11 de agosto de 2011
A modificação em 3-D in vitro sistema é apresentado em que características de crescimento de várias linhagens de células tumorais na membrana basal reconstituída se correlacionam com o comportamento dormentes ou proliferativa das células tumorais em um local metastático secundário In vivo.
O objetivo geral do experimento a seguir é observar em tempo real e de maneira de alto rendimento o efeito de agentes potenciais sobre a latência de células tumorais e/ou a saída dessa latência, utilizando o seguinte ensaio in vitro para modelar a latência tumoral ou a transição para crescimento metastático. Isso é alcançado primeiramente cultivando células tumorais latentes e/ou metastáticas em um sistema tridimensional de extrato da membrana basal, ou sistema BME, adaptado a uma plataforma de placa de 96 poços. Quando cultivadas no sistema 3D, as células metastáticas entram em uma fase transitória, latente ou quiescente.
Em contraste, células tumorais que estão dormentes in vivo entram em um estado prolongado de quiescência. No sistema de cultura 3D, as células metastáticas podem então ser tratadas com agentes candidatos para impedir sua transição da quiescência para a proliferação. Enquanto isso, células tumorais dormentes podem ser tratadas com agentes candidatos que possam induzir sua transição da quiescência para a proliferação.

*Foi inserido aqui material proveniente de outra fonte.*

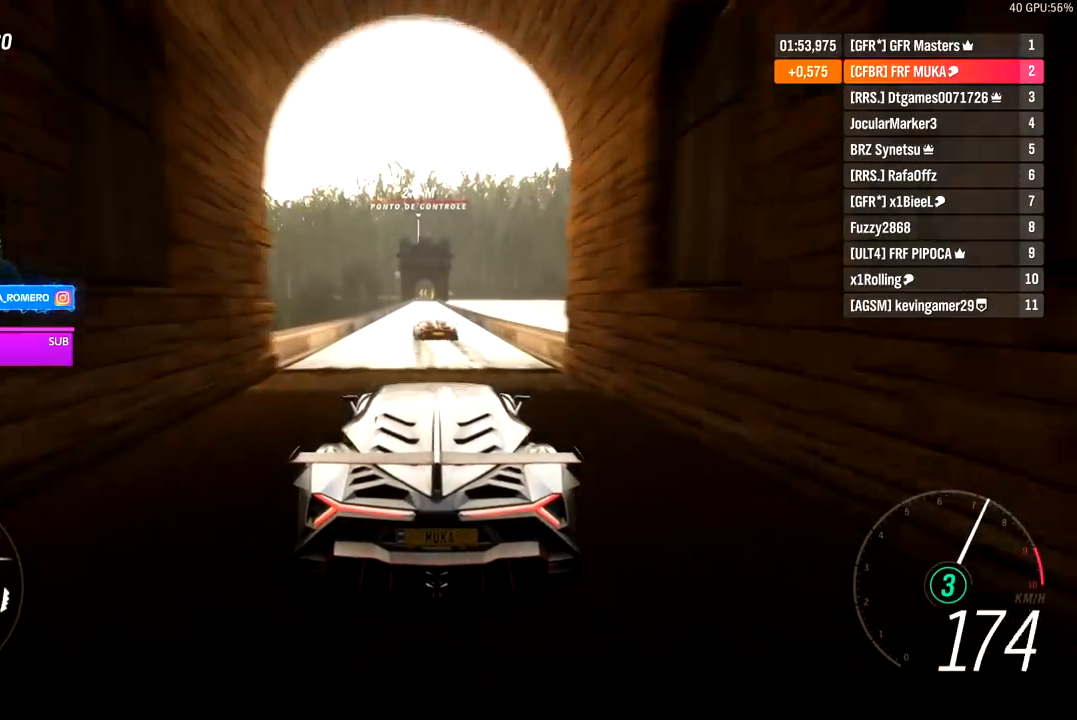
{"buttons": ["R2"], "left_stick": "center", "right_stick": "center", "events": [[83, "left_stick", "down-left"], [233, "left_stick", "center"]]}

O comportamento proliferativo das células dormentes e metastáticas em consequência do tratamento será avaliado pela adição do kit de ensaio de proliferação celular Cell Titer 96 Aqueous One Solution nos pontos temporais desejados para análise em um leitor de placas ELIZA. Os resultados obtidos mostram o efeito do tratamento na proliferação celular de células tumorais dormentes ou metastáticas, com base em um ensaio de proliferação celular no sistema 3D. Este método pode ajudar a responder perguntas fundamentais na área de metástase, como quais fatores e mecanismos celulares mantêm as células tumorais disseminadas em estado de dormência e quais fatores e mecanismos celulares induzem a transição da dormência tumoral para metástase clínica Thaw.

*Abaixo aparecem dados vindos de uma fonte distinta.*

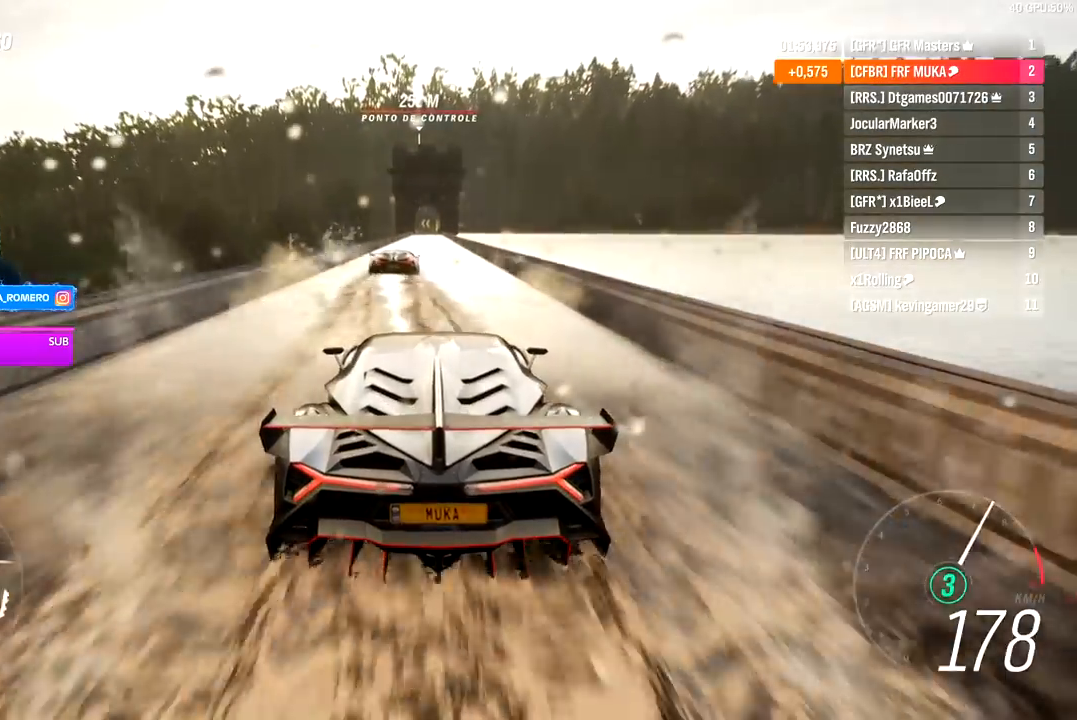
{"buttons": ["R2"], "left_stick": "center", "right_stick": "center", "events": []}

O fator de crescimento Qualtrics reduziu o BME em um refrigerador a quatro graus Celsius durante a noite anterior ao dia em que o ensaio de proliferação deve ser realizado. Em seguida, no dia do ensaio, selecione uma cultura de células tumorais dormentes ou metastáticas para o experimento. A seguir, coloque uma placa de 96 poços sobre uma bandeja de gelo dentro de uma cabine de segurança ou capela.

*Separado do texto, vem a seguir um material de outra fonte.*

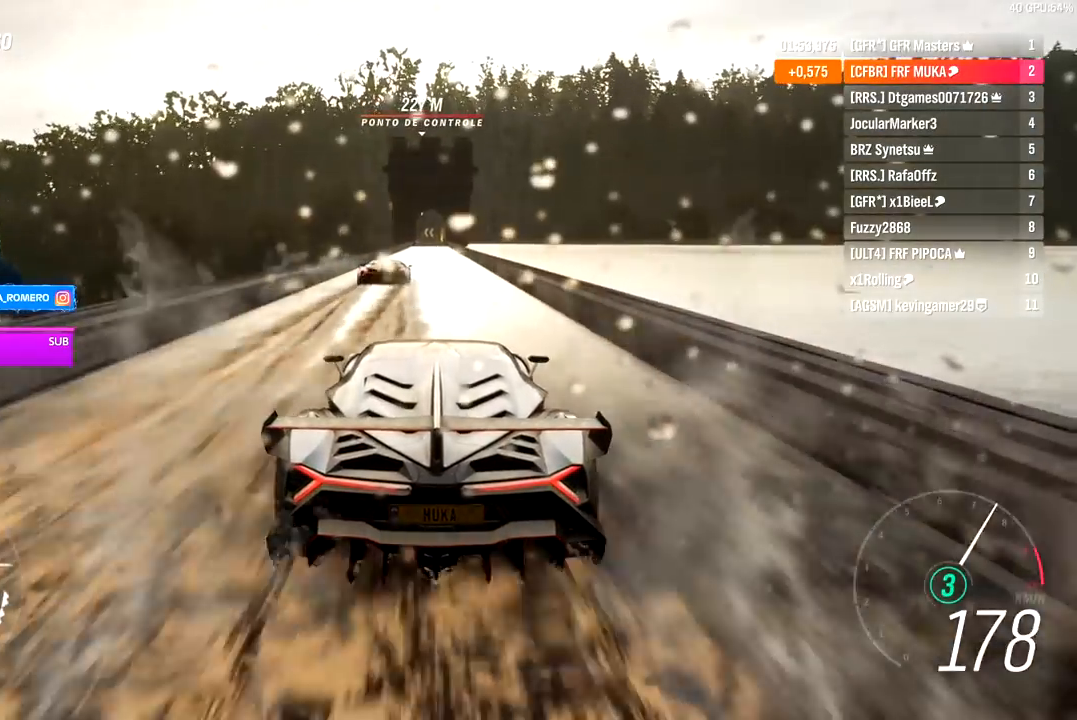
{"buttons": ["R2"], "left_stick": "center", "right_stick": "center", "events": [[167, "left_stick", "left"], [317, "left_stick", "center"]]}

Em seguida, utilize um dispensador com uma seringa para revestir cada poço da placa com 50 microlitros do BME gelado descongelado. Certifique-se de que não se formem bolhas nos poços; coloque a placa de 96 poços revestida com BME em uma incubadora umidificada com 5% de dióxido de carbono a 37 graus Celsius por 30 minutos. Em seguida, coloque um frasco de tripsina a 37 graus Celsius para aquecer enquanto a placa revestida com BME estiver em incubação.
Aspire o meio das células tumorais. Enxágue as placas de cultura com 10 mililitros de PBS. Em seguida, aspire o PBS e adicione dois mililitros da tripsina pré-aquecida às placas de cultura.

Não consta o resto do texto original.